Copa do Mundo de 2026: As alegações de que a Argentina está sendo tratada favoravelmente na feira da Copa do Mundo?
É fácil entender por que o Egito se sentiria tão frustrado após a derrota por 3 a 2 nas oitavas de final.
Os africanos venciam por 2 a 0 a 11 minutos do final e estavam à beira de sua primeira participação histórica nas quartas de final.
Mas tudo deu errado quando a Argentina reagiu e marcou o gol da vitória nos acréscimos.
O Egito disse que havia algo mais suspeito em jogo. Eles atribuíram sua saída a “graves erros de arbitragem” e “duplos pesos e duas medidas” do árbitro francês François Letexier e sua equipe.
Os faraós tiveram gol anulado através de intervenção do VAR.
Eles também alegaram que o vencedor da Argentina deveria ter sido anulado e, em vez disso, um pênalti deveria ser concedido a eles.
O gol brilhante de Mostafa Zico foi anulado depois que Marwan Attia foi penalizado por pisar no pé de Lisandro Martinez no início da jogada.
Foi polêmico, mas eles estavam vencendo por 1 a 0 e marcaram o segundo gol nove minutos depois. Não dá para provar que o jogo teria tomado um rumo diferente se o gol de Zico tivesse permanecido.
O Egito acreditava que havia dois possíveis pedidos de pênalti a seu favor antes de Fernandez cabecear para o gol decisivo.

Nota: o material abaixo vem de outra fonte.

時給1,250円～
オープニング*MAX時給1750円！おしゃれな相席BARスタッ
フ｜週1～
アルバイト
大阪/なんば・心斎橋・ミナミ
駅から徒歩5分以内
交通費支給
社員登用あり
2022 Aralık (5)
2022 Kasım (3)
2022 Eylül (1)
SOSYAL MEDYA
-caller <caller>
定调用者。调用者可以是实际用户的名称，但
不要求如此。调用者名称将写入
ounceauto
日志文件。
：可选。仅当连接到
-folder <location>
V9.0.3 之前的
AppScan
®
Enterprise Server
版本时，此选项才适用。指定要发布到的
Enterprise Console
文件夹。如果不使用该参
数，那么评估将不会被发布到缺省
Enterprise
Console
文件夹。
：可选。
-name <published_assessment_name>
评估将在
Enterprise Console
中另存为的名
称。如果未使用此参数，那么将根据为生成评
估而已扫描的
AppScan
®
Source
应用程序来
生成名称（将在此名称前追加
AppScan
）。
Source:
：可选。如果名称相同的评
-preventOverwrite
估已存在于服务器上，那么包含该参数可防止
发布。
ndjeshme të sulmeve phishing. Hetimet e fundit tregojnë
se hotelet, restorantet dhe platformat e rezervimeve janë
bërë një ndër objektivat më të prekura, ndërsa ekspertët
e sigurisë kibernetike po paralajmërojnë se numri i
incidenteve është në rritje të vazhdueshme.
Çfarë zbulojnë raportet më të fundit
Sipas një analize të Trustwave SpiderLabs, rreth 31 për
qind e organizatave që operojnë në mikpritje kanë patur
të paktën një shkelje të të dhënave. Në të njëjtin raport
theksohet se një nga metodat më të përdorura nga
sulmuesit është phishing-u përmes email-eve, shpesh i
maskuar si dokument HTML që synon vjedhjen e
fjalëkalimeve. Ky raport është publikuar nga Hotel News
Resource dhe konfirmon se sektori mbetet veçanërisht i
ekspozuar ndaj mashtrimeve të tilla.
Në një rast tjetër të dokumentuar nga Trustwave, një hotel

Hamdi Fathy foi ao chão alegando que foi detido por Alexis Mac Allister, o que não ficou claro nos replays, enquanto Mohamed Salah sentiu que foi derrubado por Julian Alvarez.
Houve algumas semelhanças entre as situações de Martinez e Salah, com contato pé a pé, mas não o suficiente para constituir pênalti.
O Egito teria mais chances de anular o gol se Salah estivesse fora da área. O VAR estaria apenas julgando uma falta – como foi o caso de Martinez – e não um pênalti.
Controverso? Absolutamente. Mas dificilmente é prova de uma conspiração a favor de Messi.